High resolution textures can be derived from multi-view images but contain artifacts like pacifiers or hands. The morphable model generates artifact-free lower resolution textures. By merging these, we can create high-resolution textures with low-resolution areas filling in the gaps caused by corrupted data.

The objective of my project was to upsample this combined texture to achieve a uniform high resolution, seamlessly integrating the morphable model-generated areas with the original high-resolution textures. Explicitely, the goal was thus to establish a super-resolution pipeline that enhances low-resolution areas of infant face textures with high-resolution details, within a high-resolution texture

Texture super-resolution pipeline

The first part of my project focused on developing the super-resolution inpainting pipeline.

I began by adapting the pix2pixHD pipeline for this specific task. Initially, I experimented with generating the corruption masks used for training. Subsequently, I modified the pipeline’s architecture by incorporating differentiable rendering. This enhancement allowed the model to train with losses computed in image space rather than texture space, which was particularly useful for leveraging losses like VGG.

Consequently, on top of the double discriminator architecture of pix2pixHD, I implemented a triple discriminator architecture, with one discriminator operating in texture space and the other in image space. This approach enabled me to harness the strengths of both domains effectively.

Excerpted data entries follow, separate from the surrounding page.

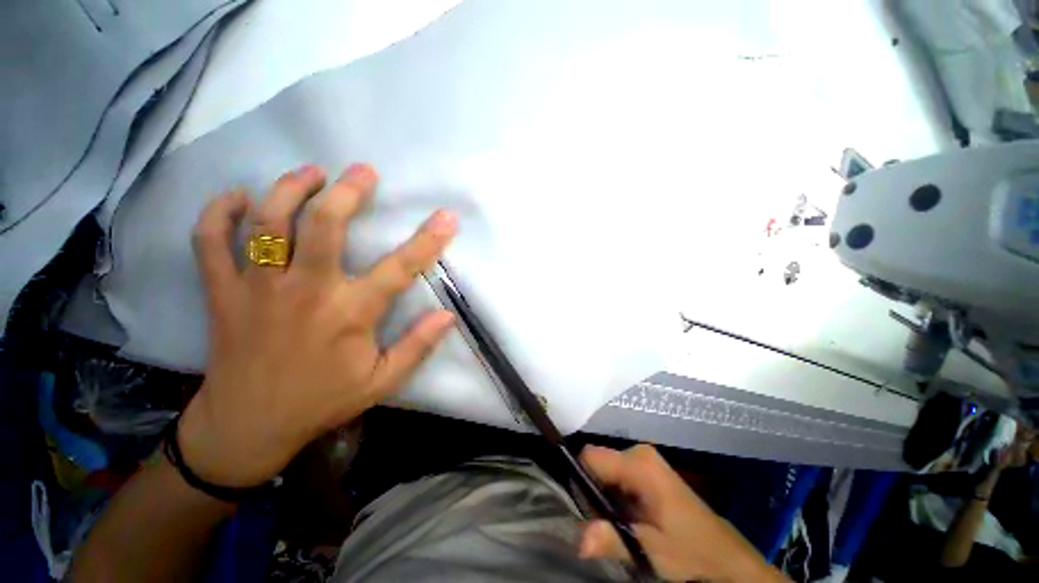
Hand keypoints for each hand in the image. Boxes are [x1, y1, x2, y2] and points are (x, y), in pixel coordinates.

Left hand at [178, 164, 457, 487]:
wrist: (249, 426)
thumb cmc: (322, 401)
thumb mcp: (382, 381)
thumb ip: (417, 346)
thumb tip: (448, 315)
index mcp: (349, 314)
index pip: (399, 268)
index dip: (427, 240)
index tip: (446, 216)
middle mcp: (305, 291)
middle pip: (324, 226)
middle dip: (347, 191)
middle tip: (362, 171)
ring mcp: (257, 288)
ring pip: (268, 223)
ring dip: (290, 189)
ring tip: (310, 172)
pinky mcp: (223, 293)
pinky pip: (209, 242)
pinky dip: (219, 213)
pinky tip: (238, 196)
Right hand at [579, 445, 785, 582]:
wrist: (724, 554)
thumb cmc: (690, 549)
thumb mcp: (650, 550)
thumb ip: (613, 539)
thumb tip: (579, 539)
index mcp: (638, 463)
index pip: (590, 456)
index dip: (581, 479)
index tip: (584, 508)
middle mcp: (639, 451)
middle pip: (597, 462)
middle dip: (594, 490)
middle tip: (604, 522)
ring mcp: (644, 457)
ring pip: (606, 468)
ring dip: (604, 493)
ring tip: (617, 521)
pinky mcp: (648, 466)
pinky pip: (617, 472)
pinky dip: (615, 492)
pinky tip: (627, 514)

Photometric albedo fitting pipeline

Early in my experiments, I encountered challenges with how pix2pixHD handled lighting in the outputs. The inconsistent treatment of specular highlights led to noticeable differences between areas derived from the ground-truth high-resolution textures and those upsampled by our model.

To address this, I explored relighting techniques to enhance lighting diversity within our dataset, alongside refining our main pix2pixHD pipeline. Recognising the difficulty of extracting lighting data directly from textures—given the lack of established methods—I shifted my focus to managing lighting information within the multi-view images from which the textures are extracted. Consequently, I investigated projects capable of either relighting or removing lighting from multi-view images, preferably with joint processing to ensure consistency across views.

I decided to employ a photometric optimisation technique using the FLAME morphable model, along with the FLAME albedo morphable model. This approach involves the use of the Adam optimisation algorithm to optimise simultaneously the FLAME parameters, albedo model parameters, and rendering parameters, all guided by an input image. The goal is to generate a textured and illuminated FLAME mesh that accurately reflects the input image, including its lighting and albedo. The initial pipeline looks as follows:

The main enhancement I implemented in this pipeline is the capability to optimise certain parameters jointly across multiple input images. I differentiated between parameters that are suitable for joint optimisation across all multi-view images—specifically shape, expression, texture, and lighting—and those that require individual optimisation for each image, such as pose and camera parameters, and updated the pipeline as shown below:

I also addressed the challenge of accommodating dark skin albedos within the pipeline by adapting the optimised lighting, face segmentation, and preprocessing steps. This resulted in improved albedo estimation for dark-skinned patients.